-- Task inputs follows --

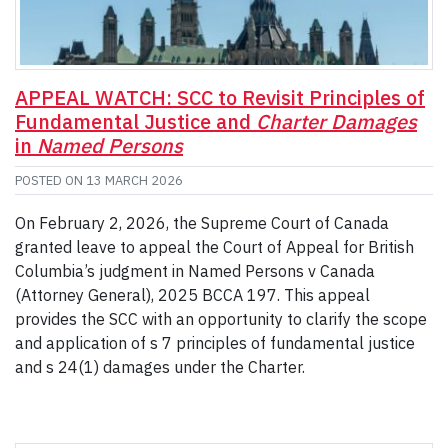
APPEAL WATCH: SCC to Revisit Principles of
Fundamental Justice and
Charter Damages
in
Named Persons
POSTED ON
13 MARCH 2026
On February 2, 2026, the Supreme Court of Canada
granted leave to appeal the Court of Appeal for British
Columbia’s judgment in Named Persons v Canada
(Attorney General), 2025 BCCA 197. This appeal
provides the SCC with an opportunity to clarify the scope
and application of s 7 principles of fundamental justice
and s 24(1) damages under the Charter.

-- Task inputs concluded --

Render the lines above as a Markdown table with a Row column for the row number and a Text column for the line, skipping any blank lines. Leave the pictures out.

Solution for this exercise ::
| Row | Text |
|---|---|
| 1 | APPEAL WATCH: SCC to Revisit Principles of |
| 2 | Fundamental Justice and |
| 3 | Charter Damages |
| 4 | in |
| 5 | Named Persons |
| 6 | POSTED ON |
| 7 | 13 MARCH 2026 |
| 8 | On February 2, 2026, the Supreme Court of Canada |
| 9 | granted leave to appeal the Court of Appeal for British |
| 10 | Columbia’s judgment in Named Persons v Canada |
| 11 | (Attorney General), 2025 BCCA 197. This appeal |
| 12 | provides the SCC with an opportunity to clarify the scope |
| 13 | and application of s 7 principles of fundamental justice |
| 14 | and s 24(1) damages under the Charter. |